## Directions
Could you retype every line below exactly, omitting the images?

## Records to use
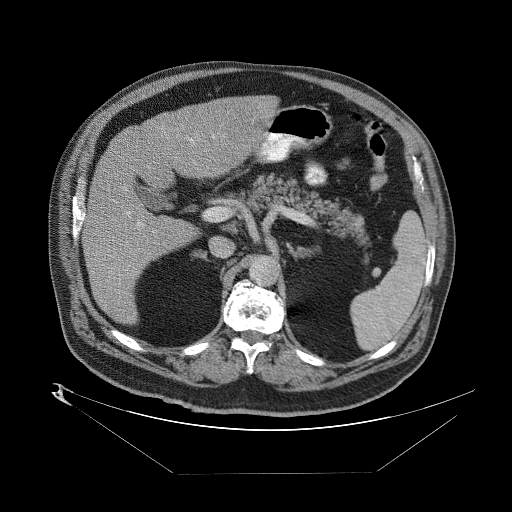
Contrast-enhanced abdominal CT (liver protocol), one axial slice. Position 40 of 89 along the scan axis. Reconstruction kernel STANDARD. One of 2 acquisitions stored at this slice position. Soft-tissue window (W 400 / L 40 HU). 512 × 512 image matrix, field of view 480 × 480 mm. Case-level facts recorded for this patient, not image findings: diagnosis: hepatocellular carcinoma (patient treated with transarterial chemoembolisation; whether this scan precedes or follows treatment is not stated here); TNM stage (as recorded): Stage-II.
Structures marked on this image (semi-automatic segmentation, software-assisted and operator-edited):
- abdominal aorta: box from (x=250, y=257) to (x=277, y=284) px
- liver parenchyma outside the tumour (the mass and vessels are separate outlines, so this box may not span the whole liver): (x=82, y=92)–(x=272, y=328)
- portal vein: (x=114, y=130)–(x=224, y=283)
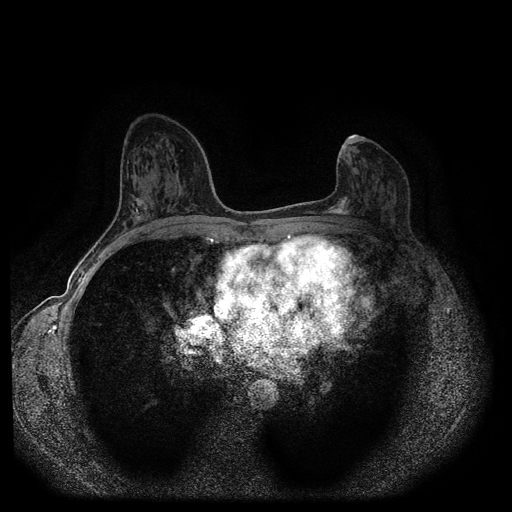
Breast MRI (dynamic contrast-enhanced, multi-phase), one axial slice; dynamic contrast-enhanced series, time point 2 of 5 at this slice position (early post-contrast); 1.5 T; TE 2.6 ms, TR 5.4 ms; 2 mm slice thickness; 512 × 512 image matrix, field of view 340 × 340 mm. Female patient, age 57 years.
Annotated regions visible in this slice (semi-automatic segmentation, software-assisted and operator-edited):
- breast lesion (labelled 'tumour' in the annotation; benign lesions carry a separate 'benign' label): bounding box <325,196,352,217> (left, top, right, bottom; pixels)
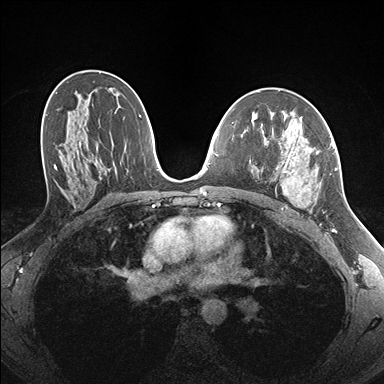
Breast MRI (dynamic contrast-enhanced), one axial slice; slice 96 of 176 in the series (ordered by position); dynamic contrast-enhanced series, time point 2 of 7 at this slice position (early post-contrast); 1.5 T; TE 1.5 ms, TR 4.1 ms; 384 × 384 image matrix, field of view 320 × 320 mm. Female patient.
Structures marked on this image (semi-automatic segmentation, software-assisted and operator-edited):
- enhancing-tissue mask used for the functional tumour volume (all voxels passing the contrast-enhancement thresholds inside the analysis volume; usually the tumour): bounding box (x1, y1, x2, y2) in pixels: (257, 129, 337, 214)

## Output for this exercise
Contrast-enhanced abdominal CT (liver protocol), one axial slice. Position 40 of 89 along the scan axis. Reconstruction kernel STANDARD. One of 2 acquisitions stored at this slice position. Soft-tissue window (W 400 / L 40 HU). 512 × 512 image matrix, field of view 480 × 480 mm. Case-level facts recorded for this patient, not image findings: diagnosis: hepatocellular carcinoma (patient treated with transarterial chemoembolisation; whether this scan precedes or follows treatment is not stated here); TNM stage (as recorded): Stage-II.
Structures marked on this image (semi-automatic segmentation, software-assisted and operator-edited):
- abdominal aorta: box from (x=250, y=257) to (x=277, y=284) px
- liver parenchyma outside the tumour (the mass and vessels are separate outlines, so this box may not span the whole liver): (x=82, y=92)–(x=272, y=328)
- portal vein: (x=114, y=130)–(x=224, y=283)
Breast MRI (dynamic contrast-enhanced, multi-phase), one axial slice; dynamic contrast-enhanced series, time point 2 of 5 at this slice position (early post-contrast); 1.5 T; TE 2.6 ms, TR 5.4 ms; 2 mm slice thickness; 512 × 512 image matrix, field of view 340 × 340 mm. Female patient, age 57 years.
Annotated regions visible in this slice (semi-automatic segmentation, software-assisted and operator-edited):
- breast lesion (labelled 'tumour' in the annotation; benign lesions carry a separate 'benign' label): bounding box <325,196,352,217> (left, top, right, bottom; pixels)
Breast MRI (dynamic contrast-enhanced), one axial slice; slice 96 of 176 in the series (ordered by position); dynamic contrast-enhanced series, time point 2 of 7 at this slice position (early post-contrast); 1.5 T; TE 1.5 ms, TR 4.1 ms; 384 × 384 image matrix, field of view 320 × 320 mm. Female patient.
Structures marked on this image (semi-automatic segmentation, software-assisted and operator-edited):
- enhancing-tissue mask used for the functional tumour volume (all voxels passing the contrast-enhancement thresholds inside the analysis volume; usually the tumour): bounding box (x1, y1, x2, y2) in pixels: (257, 129, 337, 214)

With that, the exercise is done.